An information-theoretic lower bound in time-uniform estimation
John C. Duchi, Saminul Haque
TL;DR
The paper establishes information-theoretic lower bounds for time-uniform parameter estimation by reducing estimation to a sequence of increasingly difficult testing problems, leveraging Le Cam’s method and the Bretagnolle-Huber inequality.
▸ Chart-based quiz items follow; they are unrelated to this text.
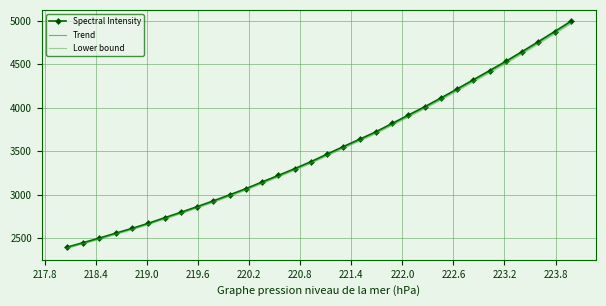

What is the maximum value for Trend?

4980.3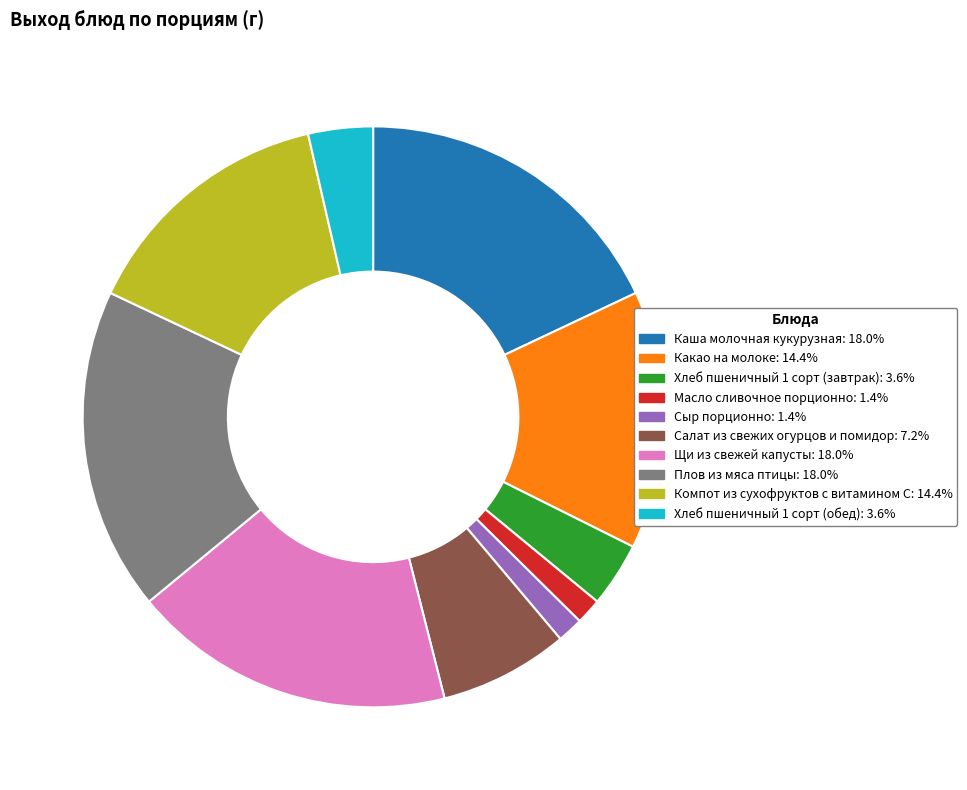

Does any single category account for the majority?

No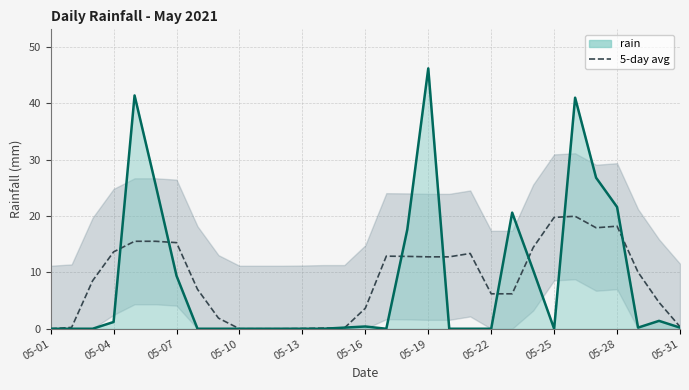

Reading right to left, what are all the values shown in this chart?

rain: 0.2	1.4	0.2	21.6	26.8	41.0	0.0	10.4	20.6	0.0	0.0	0.0	46.2	17.6	0.0	0.4	0.2	0.0	0.0	0.0	0.0	0.0	0.0	0.0	9.4	25.6	41.4	1.2	0.0	0.0	0.0
5-day avg: 0.4	4.7	10.0	18.2	17.9	20.0	19.8	14.4	6.2	6.2	13.4	12.8	12.8	12.8	12.9	3.6	0.1	0.1	0.0	0.0	0.0	0.0	1.9	7.0	15.3	15.5	15.5	13.6	8.5	0.2	0.0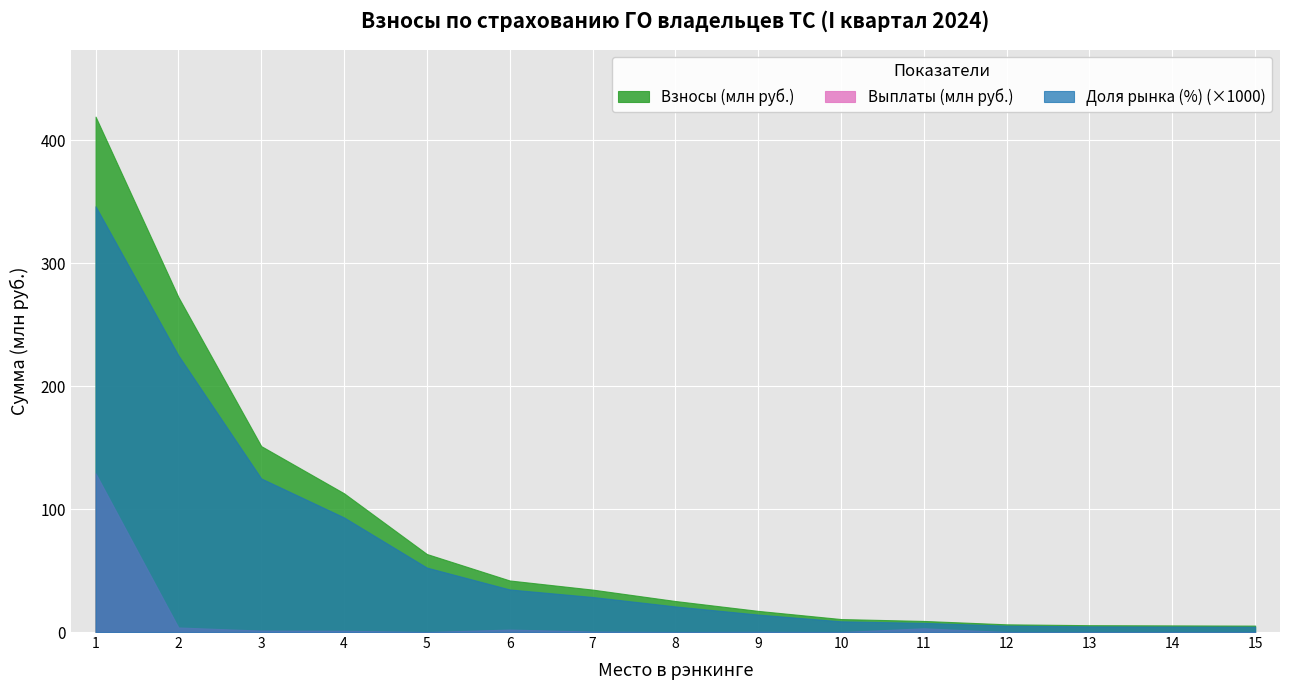

The Взносы (млн руб.) series shows 113.8 at 5. True or false?

False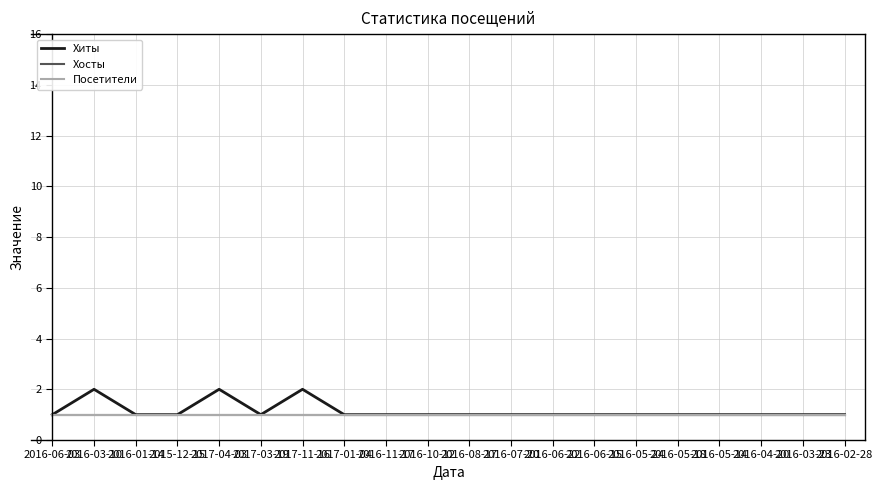

What position from the left is 2016-10-12?

10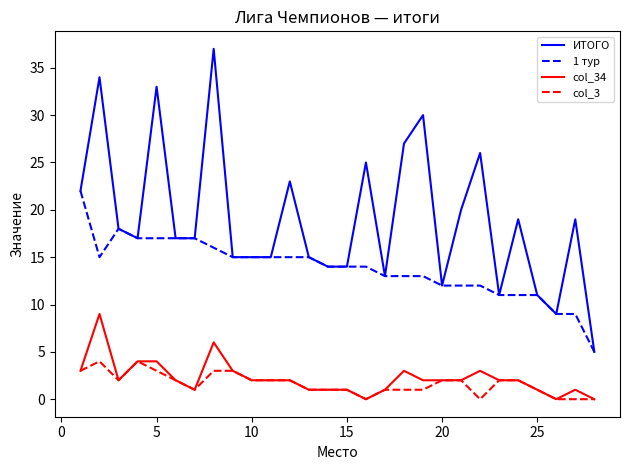

Rank the series by their maximum value, from highest to lowest.

ИТОГО, 1 тур, col_34, col_3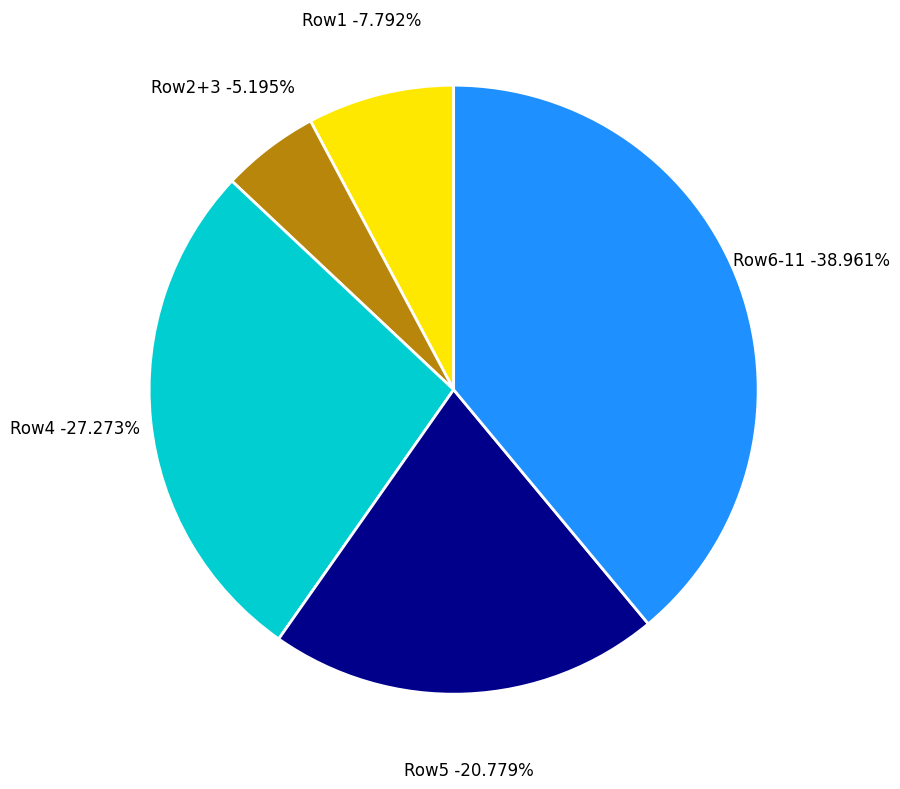

Is it true that 1 is 9% of the pie?

False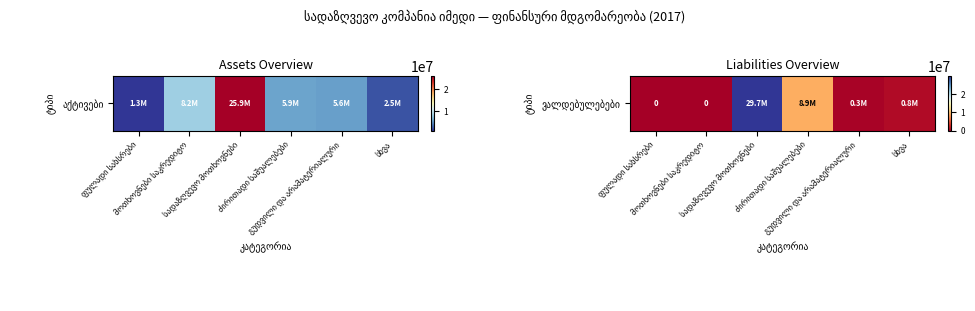

Is it true that the value at მოთხოვნები საკრედიტო is -18717476.5?

False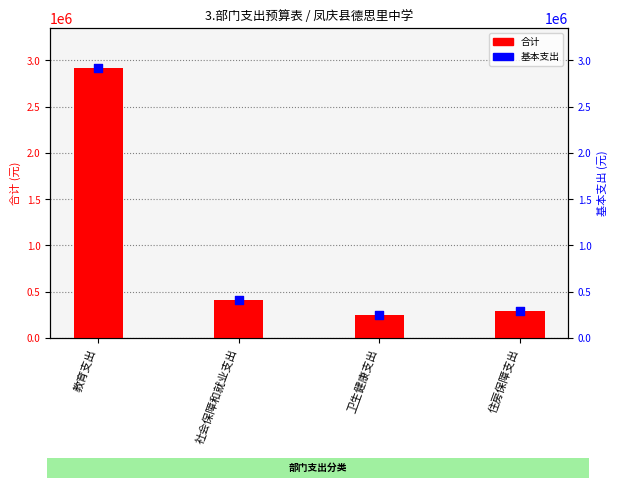

What are all the series names shown in the legend?

合计, 基本支出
A Cantor-type parameter construction paired with a quadratic KL expansion yields a universal lower bound of order $t(n) \gtrsim \sqrt{ \frac{\log \log n}{n} }$ that applies to location models, generalized linear models, and semiparametric settings with nuisance parameters, and remains sharp up to constants. The authors also show how a simple doubling strategy can attain matching time-uniform guarantees, up to constants, and they prove the sharpness of the dependence on the confidence level $\alpha$ via Proposition on log-alpha terms. Collectively, the results clarify fundamental limits for time-uniform inference and inform design principles for confidence sequences in sequential analysis. The framework unifies classical two-point lower bounds with modern time-uniform inference across broad model classes including exponential families and semiparametric models.
Abstract
We present an information-theoretic lower bound for the problem of parameter estimation with time-uniform coverage guarantees. Via a new a reduction to sequential testing, we obtain stronger lower bounds that capture the hardness of the time-uniform setting. In the case of location model estimation, logistic regression, and exponential family models, our $Ω(\sqrt{n^{-1}\log \log n})$ lower bound is sharp to within constant factors in typical settings.